The data Start Marker

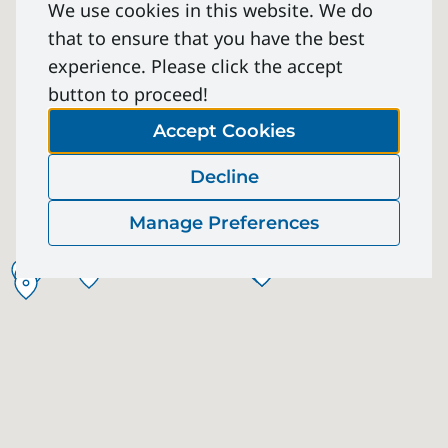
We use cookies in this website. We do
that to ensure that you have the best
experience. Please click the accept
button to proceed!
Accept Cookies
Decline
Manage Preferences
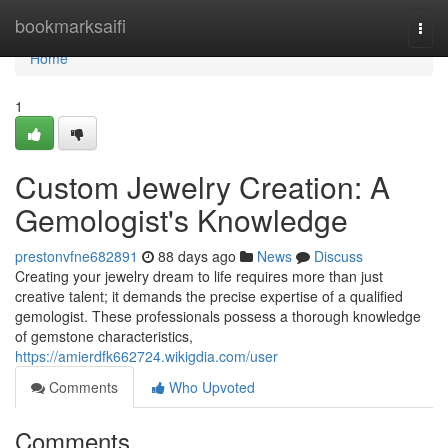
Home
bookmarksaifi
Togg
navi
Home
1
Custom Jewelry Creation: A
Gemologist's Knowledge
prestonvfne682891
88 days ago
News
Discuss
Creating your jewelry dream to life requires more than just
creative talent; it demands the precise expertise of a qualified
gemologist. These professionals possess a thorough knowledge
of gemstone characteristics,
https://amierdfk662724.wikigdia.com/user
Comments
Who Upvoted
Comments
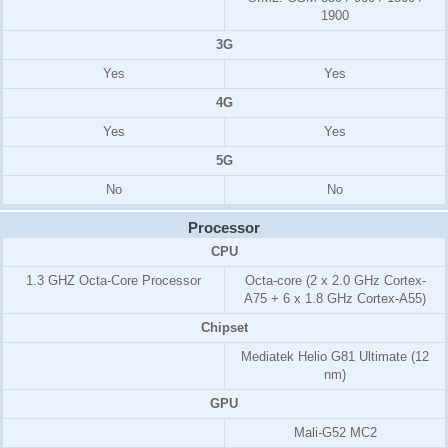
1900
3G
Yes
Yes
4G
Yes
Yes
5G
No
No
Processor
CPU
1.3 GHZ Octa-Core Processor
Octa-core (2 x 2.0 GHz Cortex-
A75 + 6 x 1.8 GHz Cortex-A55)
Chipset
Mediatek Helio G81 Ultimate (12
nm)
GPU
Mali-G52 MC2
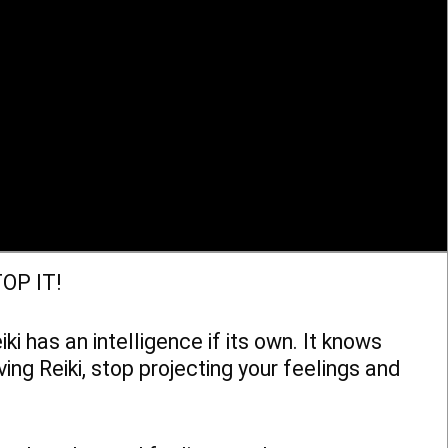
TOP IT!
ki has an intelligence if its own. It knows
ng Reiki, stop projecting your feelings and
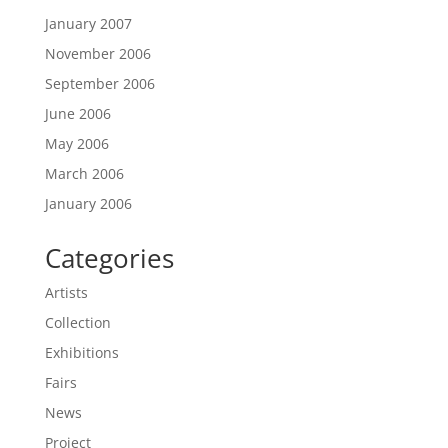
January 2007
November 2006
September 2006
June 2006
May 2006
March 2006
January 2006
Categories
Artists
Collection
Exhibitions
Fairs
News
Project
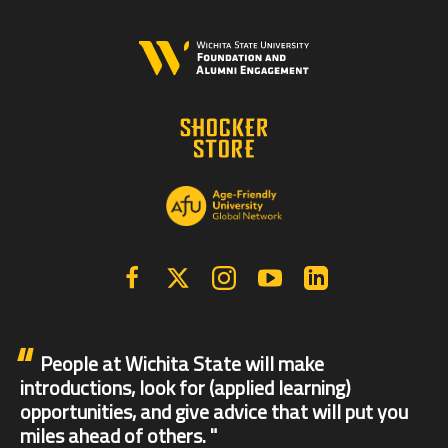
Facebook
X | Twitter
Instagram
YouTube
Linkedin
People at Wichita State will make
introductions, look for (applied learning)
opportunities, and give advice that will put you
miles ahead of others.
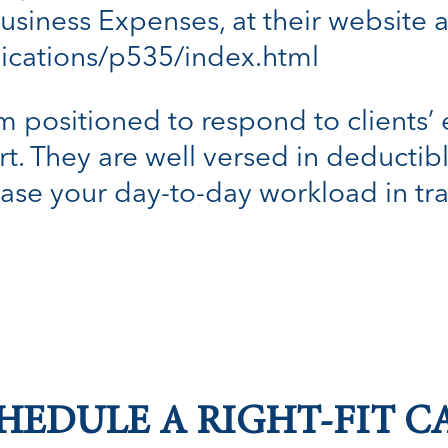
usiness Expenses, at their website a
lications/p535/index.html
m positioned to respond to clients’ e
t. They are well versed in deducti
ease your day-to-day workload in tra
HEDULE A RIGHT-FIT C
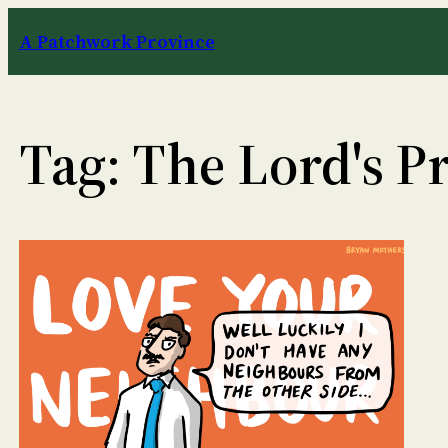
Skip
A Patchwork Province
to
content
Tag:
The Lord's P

The data End Marker

Exercise objective: Your answer should be all lines from the data that contain "Octa".

Answer for the task:
1.3 GHZ Octa-Core Processor
Octa-core (2 x 2.0 GHz Cortex-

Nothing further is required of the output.